SEVERANCE AGREEMENT
Exhibit 10.1
THIS SEVERANCE AGREEMENT (“Agreement”) is made and entered into effective May 7, 2009 by and
between XATA Corporation (“XATA”, or the “Company”) and Xxxxx Xxxxx (“Employee”). This Agreement
establishes certain payment provisions in the event that Employee is separated from employment with
XATA under the identified circumstances. This Agreement does not create a contract of employment,
and Employee continues as an employee at will.
1. Definitions.
“Change of Control” means any of the following events:
(a) | A sale, consolidation, merger, acquisition or affiliation which results in the stockholders of the Company (determined immediately prior to the consummation of the transaction) holding immediately after consummation of such transaction less than 45% of the total outstanding capital stock of the surviving or successor corporation in the transaction (the “Surviving Corporation”); or | ||
(b) | A sale, consolidation, merger, or acquisition in which the Company becomes accountable to, or a part of, a newly created company or controlling organization where at least 51% of the members of the Board of the newly created Company or controlling organization were not members of the Company’s Board immediately prior to such sale, consolidation, merger, or acquisition; or | ||
(c) | A sale or other disposition by the Company of all or substantially all of the assets of the Company. |
“Good Reason” shall mean any of the following events:
(a) | Assignment to Employee by XATA of duties which are inconsistent with Employee’s position, duties, responsibilities, and status with XATA, except in connection with the termination of his employment for Disability (as defined below) or Cause, or | ||
(b) | Any failure of XATA to continue in effect Employees then current compensation, unless such compensation is reduced as part of a Companywide reduction for similar executives. |
2. Termination and Severance
If (a) XATA terminates Employee’s employment for any reason other than a Cause, or (b)
Employee is terminated within six-months following a Change of Control, or (c) Employee terminates
his employment for Good Cause, XATA, or its successor entity shall:
(i) | pay Employee as severance pay each month for twelve (12) consecutive months following his termination or resignation his monthly base salary in effect at the time of separation, less customary withholdings, beginning one (1) month after termination, and; |
(ii) | pay all or a portion of any bonus due Employee pursuant to any bonus plan or arrangement established prior to termination, to the extent earned or performed based upon the requirements or criteria of such plan or arrangement, as the Company shall in good faith determine, and | ||
(iii) | reimbursement for outplacement services for a period of six (6) months not to exceed $10,000.00, and; | ||
(iv) | if Employee timely elects to continue his group health and dental insurance coverage pursuant to applicable COBRA/continuation law and the terms of the respective benefit plans, pay on Employee’s behalf the premiums for such coverage for the lesser of twelve (12) months or such time as Employee’s COBRA/continuation rights expire. |
Any other provision of this Agreement notwithstanding, XATA may terminate Employee’s
employment without notice if the termination is based on any of the following events that
constitute Cause:
(a) | Any conviction or nolo contendere plea by Employee to a felony or gross misdemeanor, or misdemeanor involving moral turpitude, or any public conduct by Employee that has or can reasonably be expected to have a detrimental effect on XATA; or | ||
(b) | Any fraud, misappropriations or embezzlement, breach of confidentiality, noncompetition, fiduciary duty or other obligation to Company, by Employee or intentional material damage to the property or business of XATA. |
In the event of a termination for Cause, and not withstanding any contrary provision otherwise
stated, Employee shall receive only his base salary earned through the date of termination.

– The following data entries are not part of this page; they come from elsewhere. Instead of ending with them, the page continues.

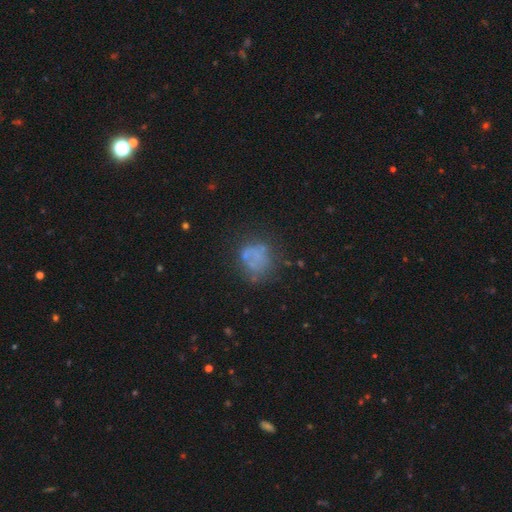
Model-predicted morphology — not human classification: Q: Smooth or featured?
A: smooth (51%); runner-up: featured or disk (32%)
Q: How rounded?
A: round (75%); runner-up: in between (23%)
Q: Merging?
A: none (54%); runner-up: minor disturbance (20%)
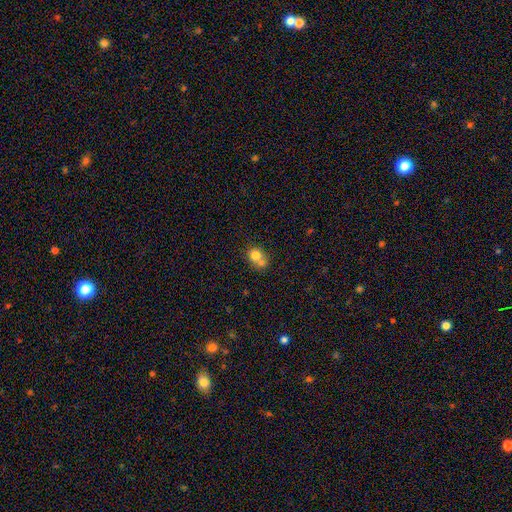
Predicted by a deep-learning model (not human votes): This appears to be a smooth galaxy with no disk features (75%) that is round (68%). Merging: merger (51%).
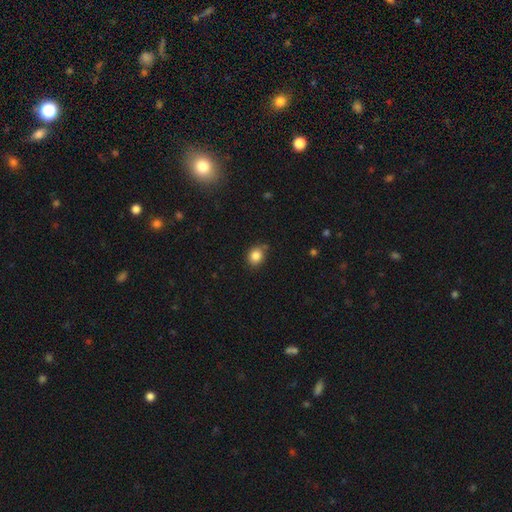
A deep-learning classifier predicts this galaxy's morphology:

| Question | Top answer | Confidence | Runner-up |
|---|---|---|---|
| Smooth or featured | smooth | 84% | star or artifact (10%) |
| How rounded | round | 65% | in between (34%) |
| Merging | none | 75% | minor disturbance (19%) |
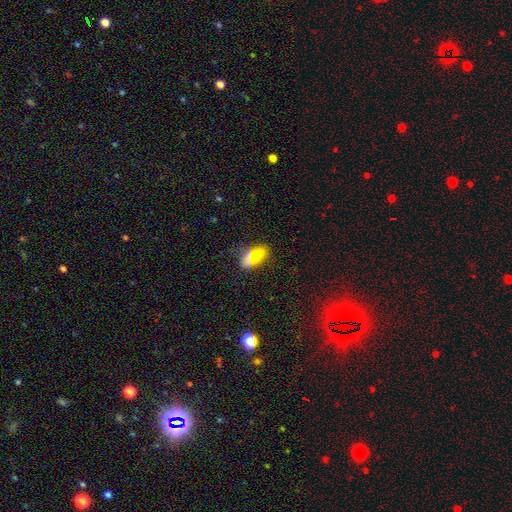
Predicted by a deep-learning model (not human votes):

XATA may, subject to applicable law, terminate this Agreement by giving Employee two (2)
months notice if Employee, due to sickness or injury, is prevented from carrying out his essential
job functions for a period of six (6) months or longer. In the event of such termination, Employee
shall receive only that compensation earned through the date of termination; provided, however,
that Employee shall be entitled to all or a portion of any bonus due Employee pursuant to any bonus
plan or arrangement established prior to termination, to the extent earned or performed based upon
the requirements or criteria of such plan or arrangement, as the Board shall in good faith
determine.
Employee’s employment and this Agreement will be deemed terminated upon the death of the
Employee. In the event of such termination, Employee shall receive only compensation earned
through the date of termination provided, however, that Employee shall be entitled to all or a
portion of any bonus due Employee pursuant to any bonus plan or arrangement established prior to
termination, to the extent earned or performed based upon the requirements or criteria of such plan
or arrangement, as the Board shall in good faith determine.
3. Miscellaneous
Governing Law. This Agreement shall be governed and construed according to the laws
of the State of Minnesota.
Insurance. For the period from the date hereof through at least the second
anniversary of Employee’s termination of employment from Company or XATA, Company and XATA agree to
maintain Employee as an insured party on all directors’ and officers’ insurance maintained by the
Company and XATA for the benefit of its directors and officers on at least the same basis as all
other covered individuals and provide Employee with at least the same corporate indemnification as
its officers.
Successors. This Agreement is personal to Employee and Employee may not assign or
transfer any part of his rights or duties hereunder, or any compensation due to him hereunder, to
any other person or entity. This Agreement may be assigned by XATA and XATA shall require any
successors or assigns to expressly assume and agree to perform XATA’s obligations under this
Agreement.
Modification. This Agreement supersedes and replaces any and all prior oral or
written understandings, if any, between the parties relating to the subject matter of this
Agreement, which are hereby revoked. The parties agree that this Agreement (a) is the entire
understanding and agreement between the parties and (b) is the complete and exclusive statement of
the terms and conditions thereof, and there are no other written or oral agreements in regard to
the subject matter of this Agreement. This Agreement shall not be changed or modified except by a
written document signed by the parties hereto.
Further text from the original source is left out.